10.3 SE shall cross check the returned Equipment form the Inventory.
SE warrants to Customers subject to the exclusions and limitations set out in paragraphs 12 that it has taken reasonable care to ensure that:
(a) all Equipment or Sale Equipment is supplied in working order and when supplied is reasonably fit for the usual purpose for which, and under the circumstances, that the manufacturer of the Equipment intended
(b) Crew supplied, introduced or procured by SE are reasonably skilled and competent technically for the Services which SE has agreed to supply them (for the avoidance of doubt SE expressly excludes any warranty as to the creative or artistic abilities of such Crew)
(c) Any other facilities supplied by SE will be reasonably fit for the purpose for which SE has agreed to supply them.

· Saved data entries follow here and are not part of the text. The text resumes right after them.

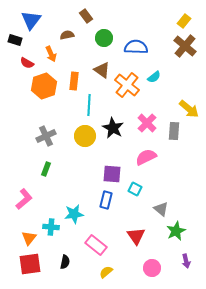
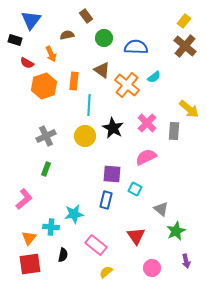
black semicircle: moved 2 px left, 7 px up
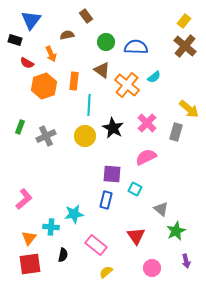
green circle: moved 2 px right, 4 px down
gray rectangle: moved 2 px right, 1 px down; rotated 12 degrees clockwise
green rectangle: moved 26 px left, 42 px up
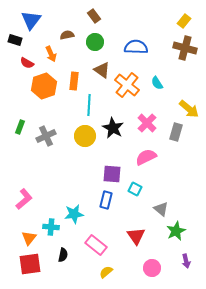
brown rectangle: moved 8 px right
green circle: moved 11 px left
brown cross: moved 2 px down; rotated 25 degrees counterclockwise
cyan semicircle: moved 3 px right, 6 px down; rotated 96 degrees clockwise
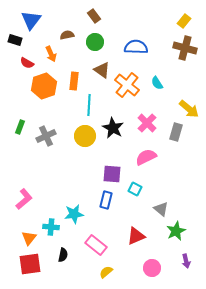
red triangle: rotated 42 degrees clockwise
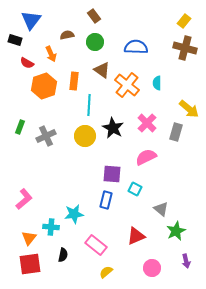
cyan semicircle: rotated 32 degrees clockwise
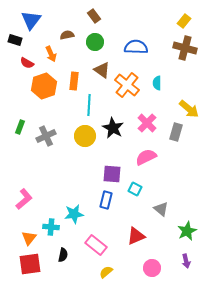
green star: moved 11 px right
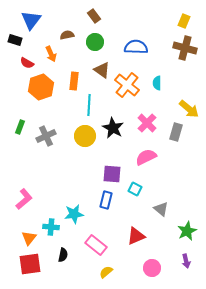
yellow rectangle: rotated 16 degrees counterclockwise
orange hexagon: moved 3 px left, 1 px down
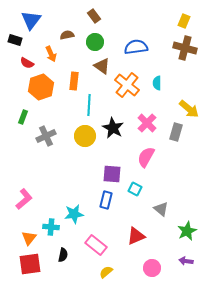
blue semicircle: rotated 10 degrees counterclockwise
brown triangle: moved 4 px up
green rectangle: moved 3 px right, 10 px up
pink semicircle: rotated 35 degrees counterclockwise
purple arrow: rotated 112 degrees clockwise
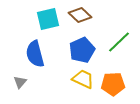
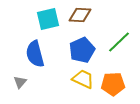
brown diamond: rotated 40 degrees counterclockwise
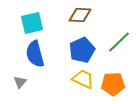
cyan square: moved 16 px left, 4 px down
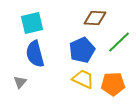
brown diamond: moved 15 px right, 3 px down
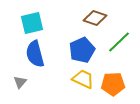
brown diamond: rotated 15 degrees clockwise
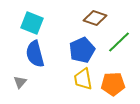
cyan square: rotated 35 degrees clockwise
yellow trapezoid: rotated 125 degrees counterclockwise
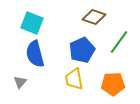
brown diamond: moved 1 px left, 1 px up
green line: rotated 10 degrees counterclockwise
yellow trapezoid: moved 9 px left
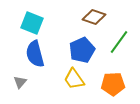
yellow trapezoid: rotated 25 degrees counterclockwise
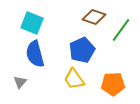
green line: moved 2 px right, 12 px up
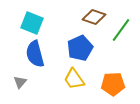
blue pentagon: moved 2 px left, 2 px up
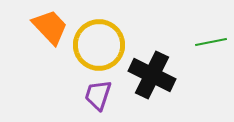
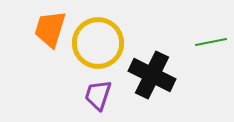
orange trapezoid: moved 2 px down; rotated 120 degrees counterclockwise
yellow circle: moved 1 px left, 2 px up
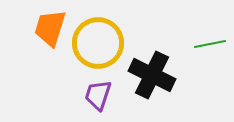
orange trapezoid: moved 1 px up
green line: moved 1 px left, 2 px down
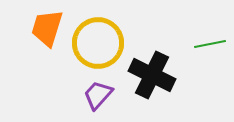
orange trapezoid: moved 3 px left
purple trapezoid: rotated 24 degrees clockwise
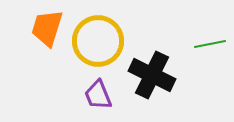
yellow circle: moved 2 px up
purple trapezoid: rotated 64 degrees counterclockwise
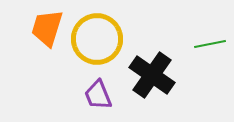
yellow circle: moved 1 px left, 2 px up
black cross: rotated 9 degrees clockwise
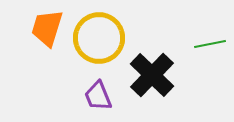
yellow circle: moved 2 px right, 1 px up
black cross: rotated 9 degrees clockwise
purple trapezoid: moved 1 px down
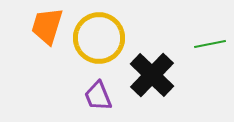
orange trapezoid: moved 2 px up
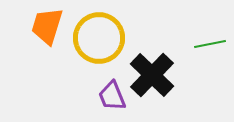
purple trapezoid: moved 14 px right
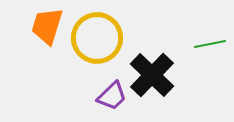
yellow circle: moved 2 px left
purple trapezoid: rotated 112 degrees counterclockwise
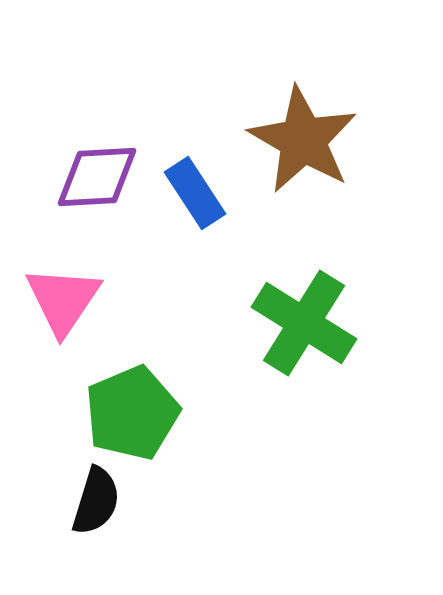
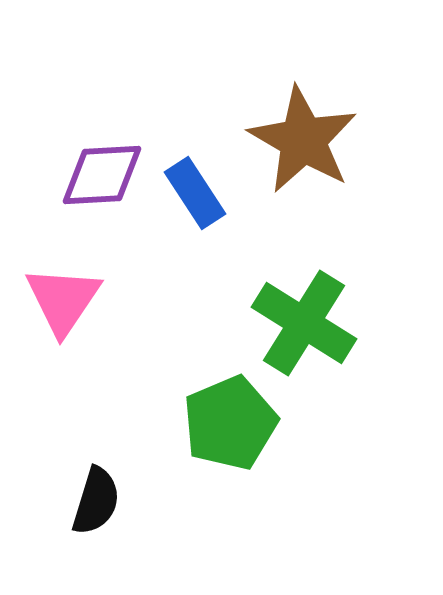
purple diamond: moved 5 px right, 2 px up
green pentagon: moved 98 px right, 10 px down
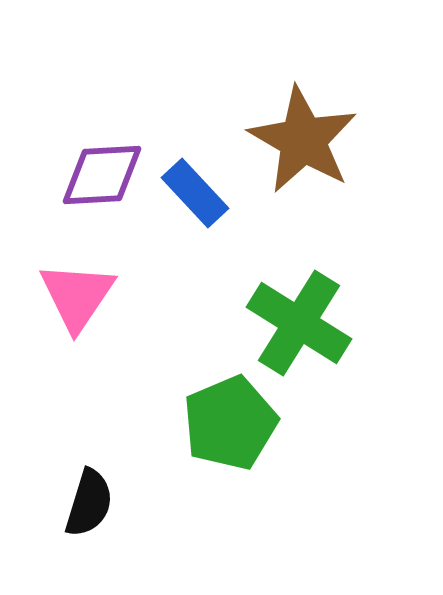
blue rectangle: rotated 10 degrees counterclockwise
pink triangle: moved 14 px right, 4 px up
green cross: moved 5 px left
black semicircle: moved 7 px left, 2 px down
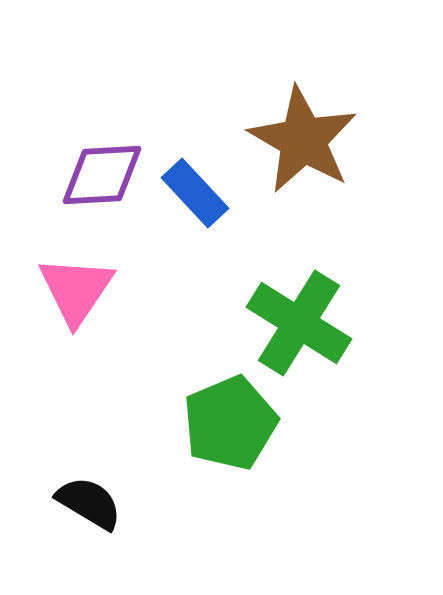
pink triangle: moved 1 px left, 6 px up
black semicircle: rotated 76 degrees counterclockwise
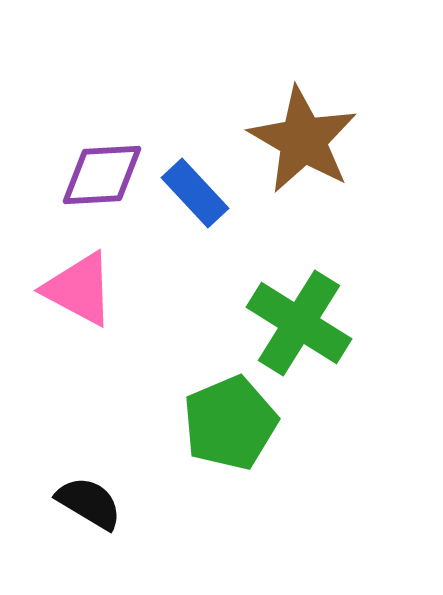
pink triangle: moved 3 px right, 1 px up; rotated 36 degrees counterclockwise
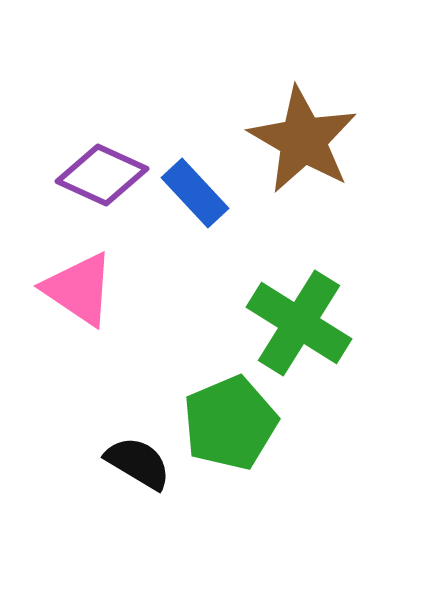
purple diamond: rotated 28 degrees clockwise
pink triangle: rotated 6 degrees clockwise
black semicircle: moved 49 px right, 40 px up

Other than as expressly set out above, SE gives no other warranty or condition nor accepts any other duty whether statutory express or implied nor accepts any liability for any representation made on its behalf by any person unless confirmed in writing in advance by a Director of SE.
Without implying or incurring liability on SE in respect of the following matters the Client is put on notice that notwithstanding the above warranties Equipment it is not warranted by SE that Equipment will not fail and the Client is advised to make provision for back up equipment for vital of important Equipment.
12. EXCLUSIONS AND LIMITATIONS
The Warranties set out above and the obligations and duties of SE its servants and agents in relation to the supply of Equipment or Services to the Customer are subject to the following exclusions and liabilities provided that nothing contained in these conditions shall purport to exclude liability of SE for death or personal injury to the Customer.
No liability of SE its servants or agents to the Customer shall in any circumstances arise:
(a) where loss or damage is caused by fair wear and tear, wilful damage or negligence by the Customer or any third party, or failure to follow instructions any misuse alteration or repair to the Equipment or defective consumables.
(b) For any loss or damage suffered by any person other than the Customer for which the Customer is in any manner liable.
(c) If the Customer is materially in breach of its obligations to SE including having failed to pay any sum due whether under then or any other contract with SE.
(d) In respect of any economic or consequential loss including but not limited to loss of trade business goodwill or profit.
(e) For any loss or damage to any equipment to which the Equipment is connected or incompatibility of the Equipment with any other equipment or Equipment supplied by SE at the special request of the Customer.
(f) The cost or value of any equipment or consumable or any other thing in excess of the cost or value of the physical medium
In any case where SE its servants and agents (and in particular, without limitation, Crew) are liable (other than for the death or personal injury to the Customer) their aggregate liability shall not exceed an amount equal to the rentals and/or charge for services.
Save as a result of the wilful negligence of SE its agents or servants the Customer will indemnify SE against all claims and demands upon SE arising directly or indirectly out of the supply of the Equipment or Services including claims and demands for any loss damage or injury which may be suffered by any person in connection with this Agreement or in connection with the presence operation function malfunction performance or non-performance of the Equipment and / or Crew and this indemnity shall survive and remain in full force and effect notwithstanding the termination of this Agreement.
If any provision of these terms is in any way illegal or unenforceable then the provision or any part of it may be severed from the remainder which will remain in full force and effect.
The Agreement shall be governed by English law and subject to the non-exclusive jurisdiction of the English Courts.